Department of Molecular Endocrinology, National Research Institute for Child Health and Development, Tokyo, Japan.
Department of Pediatrics, Tohoku University Graduate School of Medicine, Sendai, Japan.
J Bone Miner Res. 2022 Oct;37(10):1850-1859. doi: 10.1002/jbmr.4652. Epub 2022 Aug 17.
Loss of methylation (LOM) at GNAS-A/B:TSS-differentially methylated regions (DMRs) in the GNAS locus is observed in pseudohypoparathyroidism type 1B (PHP1B). Many PHP1B cases are sporadic, but autosomal dominant-PHP1B has a deletion involving NESP55 expressed from the maternal allele or STX16 located upstream of the GNAS locus on the maternal allele. We report the possible first familial PHP1B cases with retrotransposon insertion in the GNAS locus on the maternal allele. To our knowledge, they are the possible first cases with imprinting disorders caused by retrotransposon insertion. The two sibling cases experienced tetany and/or cramps from school age and had hypocalcemia and an increased serum intact parathyroid hormone (PTH) level together with overweight, round face, and normal intellectual levels. Methylation analysis for DMRs in the GNAS locus showed only LOM of the GNAS-A/B:TSS-DMR. Copy number abnormalities at STX16 and the GNAS locus were not detected by array comparative genomic hybridization. Whole-genome sequencing and Sanger sequencing revealed an approximately 1000-bp SVA retrotransposon insertion upstream of the first exon of A/B on the GNAS locus in these siblings. Whole-genome methylome analysis by Enzymatic Methyl-Seq in the siblings showed normal methylation status in the region surrounding the insertion site and mild LOM of the GNAS-A/B:TSS-DMR. We conducted transcriptome analysis using mRNA from skin fibroblasts and induced pluripotent stem cells (iPSCs) derived from the siblings and detected no aberrant NESP55 transcripts. Quantitative reverse-transcriptase PCR (qRT-PCR) analysis in skin fibroblasts showed increased A/B expression in the patients and no NESP55 expression, even in a control. qRT-PCR analysis in iPSCs showed decreased NESP55 expression with normal methylation status of the GNAS-NESP:TSS-DMR in the patients. The retrotransposon insertion in the siblings likely caused decreased NESP55 expression that could lead to increased A/B expression via LOM of the GNAS-A/B:TSS-DMR, subsequent reduced Gsα expression, and finally, PHP1B development. © 2022 American Society for Bone and Mineral Research (ASBMR).
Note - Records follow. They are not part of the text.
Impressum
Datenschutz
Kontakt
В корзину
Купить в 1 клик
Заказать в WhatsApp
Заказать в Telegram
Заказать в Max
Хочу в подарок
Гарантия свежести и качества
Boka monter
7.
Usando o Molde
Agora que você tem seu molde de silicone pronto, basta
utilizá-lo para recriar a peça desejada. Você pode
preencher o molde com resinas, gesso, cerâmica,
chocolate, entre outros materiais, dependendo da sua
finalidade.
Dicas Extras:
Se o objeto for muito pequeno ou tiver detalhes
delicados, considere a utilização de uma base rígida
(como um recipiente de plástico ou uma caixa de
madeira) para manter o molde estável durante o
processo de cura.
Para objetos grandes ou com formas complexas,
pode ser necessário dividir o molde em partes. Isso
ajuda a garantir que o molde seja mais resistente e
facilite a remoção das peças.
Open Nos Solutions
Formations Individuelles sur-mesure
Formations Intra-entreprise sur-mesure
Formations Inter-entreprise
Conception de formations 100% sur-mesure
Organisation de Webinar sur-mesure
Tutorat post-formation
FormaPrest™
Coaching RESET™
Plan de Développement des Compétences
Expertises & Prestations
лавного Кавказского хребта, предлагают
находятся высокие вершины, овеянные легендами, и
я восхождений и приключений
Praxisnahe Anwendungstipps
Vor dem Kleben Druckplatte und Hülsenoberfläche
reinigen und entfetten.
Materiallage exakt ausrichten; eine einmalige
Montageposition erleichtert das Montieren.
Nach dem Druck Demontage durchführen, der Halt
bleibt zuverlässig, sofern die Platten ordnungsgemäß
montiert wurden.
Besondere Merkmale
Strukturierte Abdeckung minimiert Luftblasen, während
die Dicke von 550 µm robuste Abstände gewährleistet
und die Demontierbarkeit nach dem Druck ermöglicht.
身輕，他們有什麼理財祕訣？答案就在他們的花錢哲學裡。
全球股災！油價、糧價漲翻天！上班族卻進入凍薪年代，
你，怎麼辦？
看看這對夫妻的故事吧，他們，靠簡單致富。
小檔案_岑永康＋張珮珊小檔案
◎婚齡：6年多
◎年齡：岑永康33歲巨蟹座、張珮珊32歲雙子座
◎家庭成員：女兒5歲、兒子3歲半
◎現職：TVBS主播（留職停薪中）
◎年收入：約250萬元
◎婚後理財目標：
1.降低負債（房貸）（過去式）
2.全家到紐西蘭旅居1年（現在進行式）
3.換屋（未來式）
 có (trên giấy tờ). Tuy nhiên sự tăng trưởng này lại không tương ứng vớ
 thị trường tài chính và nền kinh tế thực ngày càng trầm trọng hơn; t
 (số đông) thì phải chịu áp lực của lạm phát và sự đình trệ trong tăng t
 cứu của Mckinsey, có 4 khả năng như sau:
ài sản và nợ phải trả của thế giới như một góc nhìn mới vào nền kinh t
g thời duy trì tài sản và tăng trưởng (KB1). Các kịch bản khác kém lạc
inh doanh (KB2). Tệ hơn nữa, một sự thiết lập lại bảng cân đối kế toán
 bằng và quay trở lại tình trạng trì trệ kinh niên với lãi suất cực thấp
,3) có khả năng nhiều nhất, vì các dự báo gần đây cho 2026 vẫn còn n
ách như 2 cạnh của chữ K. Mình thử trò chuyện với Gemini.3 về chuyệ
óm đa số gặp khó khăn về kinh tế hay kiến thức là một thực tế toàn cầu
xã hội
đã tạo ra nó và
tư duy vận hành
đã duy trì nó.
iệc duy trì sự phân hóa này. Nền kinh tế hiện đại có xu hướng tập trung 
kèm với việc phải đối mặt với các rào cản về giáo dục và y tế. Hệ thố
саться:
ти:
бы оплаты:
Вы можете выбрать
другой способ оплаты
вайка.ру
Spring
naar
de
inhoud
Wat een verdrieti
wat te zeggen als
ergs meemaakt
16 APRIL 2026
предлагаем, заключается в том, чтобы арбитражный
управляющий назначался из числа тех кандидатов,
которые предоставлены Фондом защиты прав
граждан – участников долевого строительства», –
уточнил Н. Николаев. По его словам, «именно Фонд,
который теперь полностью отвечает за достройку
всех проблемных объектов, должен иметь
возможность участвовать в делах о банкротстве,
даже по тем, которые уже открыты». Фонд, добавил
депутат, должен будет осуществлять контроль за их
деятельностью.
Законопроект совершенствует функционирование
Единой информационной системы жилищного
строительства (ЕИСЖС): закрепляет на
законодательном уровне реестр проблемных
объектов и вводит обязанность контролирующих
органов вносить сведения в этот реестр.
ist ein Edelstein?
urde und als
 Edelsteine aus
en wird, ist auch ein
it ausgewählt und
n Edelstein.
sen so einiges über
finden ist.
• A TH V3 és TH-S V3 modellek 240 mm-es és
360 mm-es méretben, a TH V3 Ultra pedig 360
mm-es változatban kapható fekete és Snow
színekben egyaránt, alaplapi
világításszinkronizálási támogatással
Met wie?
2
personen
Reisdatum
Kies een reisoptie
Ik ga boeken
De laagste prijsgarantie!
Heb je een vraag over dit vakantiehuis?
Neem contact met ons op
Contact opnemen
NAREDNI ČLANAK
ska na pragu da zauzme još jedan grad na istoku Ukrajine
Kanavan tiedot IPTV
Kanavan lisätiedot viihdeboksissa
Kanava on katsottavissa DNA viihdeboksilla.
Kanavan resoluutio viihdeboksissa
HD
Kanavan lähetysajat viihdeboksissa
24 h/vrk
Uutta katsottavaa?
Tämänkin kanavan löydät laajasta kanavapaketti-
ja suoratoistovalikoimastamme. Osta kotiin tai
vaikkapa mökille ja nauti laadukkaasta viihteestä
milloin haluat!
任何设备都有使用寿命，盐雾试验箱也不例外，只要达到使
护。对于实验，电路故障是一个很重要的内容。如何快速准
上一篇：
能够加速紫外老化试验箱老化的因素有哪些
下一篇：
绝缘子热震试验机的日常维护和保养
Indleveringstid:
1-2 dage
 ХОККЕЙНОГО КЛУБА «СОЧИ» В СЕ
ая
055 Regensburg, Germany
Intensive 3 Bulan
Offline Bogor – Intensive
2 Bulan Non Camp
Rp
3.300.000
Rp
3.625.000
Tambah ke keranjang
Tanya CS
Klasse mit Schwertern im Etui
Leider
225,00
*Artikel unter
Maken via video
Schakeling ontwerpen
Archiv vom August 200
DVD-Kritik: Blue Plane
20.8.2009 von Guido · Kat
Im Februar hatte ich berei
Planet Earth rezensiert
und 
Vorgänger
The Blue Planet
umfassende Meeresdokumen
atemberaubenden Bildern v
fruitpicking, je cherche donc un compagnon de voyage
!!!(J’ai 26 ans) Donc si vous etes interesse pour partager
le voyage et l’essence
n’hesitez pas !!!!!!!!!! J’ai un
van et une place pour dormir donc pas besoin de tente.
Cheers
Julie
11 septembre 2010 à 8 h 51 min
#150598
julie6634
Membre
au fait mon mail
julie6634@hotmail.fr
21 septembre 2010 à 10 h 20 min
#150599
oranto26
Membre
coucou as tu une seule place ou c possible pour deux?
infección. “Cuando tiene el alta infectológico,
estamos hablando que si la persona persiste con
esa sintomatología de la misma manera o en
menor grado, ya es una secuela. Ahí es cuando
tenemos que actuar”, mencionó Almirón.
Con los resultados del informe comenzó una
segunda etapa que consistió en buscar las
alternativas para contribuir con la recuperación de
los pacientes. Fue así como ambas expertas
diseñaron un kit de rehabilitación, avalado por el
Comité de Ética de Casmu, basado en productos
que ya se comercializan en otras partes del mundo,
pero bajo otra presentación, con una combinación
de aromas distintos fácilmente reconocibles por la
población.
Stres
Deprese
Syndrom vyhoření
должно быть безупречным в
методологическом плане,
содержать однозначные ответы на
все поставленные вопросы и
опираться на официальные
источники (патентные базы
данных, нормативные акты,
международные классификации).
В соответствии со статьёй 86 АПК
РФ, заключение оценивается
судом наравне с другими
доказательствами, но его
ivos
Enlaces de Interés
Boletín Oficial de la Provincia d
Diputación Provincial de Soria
GNAS 基因座的 GNAS-A/B:TSS-差异甲基化区域(DMR)中的甲基化丢失(LOM)在假性甲状旁腺功能减退症 1B 型(PHP1B)中观察到。许多 PHP1B 病例是散发性的,但常染色体显性遗传的 PHP1B 具有涉及从母本等位基因表达的 NESP55 或位于母本等位基因上 GNAS 基因座上游的 STX16 的缺失。我们报告了可能的首例母本等位基因 GNAS 基因座逆转录转座子插入的家族性 PHP1B 病例。据我们所知,它们是可能的首例由逆转录转座子插入引起的印迹障碍病例。这两个同胞病例从上学时就经历了抽搐和/或痉挛,伴有低钙血症和血清完整甲状旁腺激素(PTH)水平升高,同时伴有超重、圆脸和正常智力水平。对 GNAS 基因座 DMR 的甲基化分析仅显示 GNAS-A/B:TSS-DMR 的 LOM。通过 arrayCGH 未检测到 STX16 和 GNAS 基因座的拷贝数异常。全基因组测序和 Sanger 测序揭示了这些同胞中 GNAS 基因座第一外显子上游约 1000bp 的 SVA 逆转录转座子插入。通过对同胞进行的 Enzymatic Methyl-Seq 全基因组甲基组分析显示,插入位点周围区域的甲基化状态正常,GNAS-A/B:TSS-DMR 出现轻度 LOM。我们使用来自皮肤成纤维细胞和诱导多能干细胞(iPSC)的 mRNA 进行了转录组分析,这些细胞是从同胞中获得的,并检测到没有异常的 NESP55 转录本。皮肤成纤维细胞的定量逆转录酶 PCR(qRT-PCR)分析显示,患者的 A/B 表达增加,而 NESP55 表达不存在,即使在对照中也是如此。在 iPSC 中的 qRT-PCR 分析显示,NESP55 表达降低,而患者的 GNAS-NESP:TSS-DMR 甲基化状态正常。同胞中的逆转录转座子插入可能导致 NESP55 表达降低,从而通过 GNAS-A/B:TSS-DMR 的 LOM 导致 A/B 表达增加,随后 Gsα 表达减少,最终导致 PHP1B 发育。 © 2022 美国骨骼与矿物质研究协会(ASBMR)。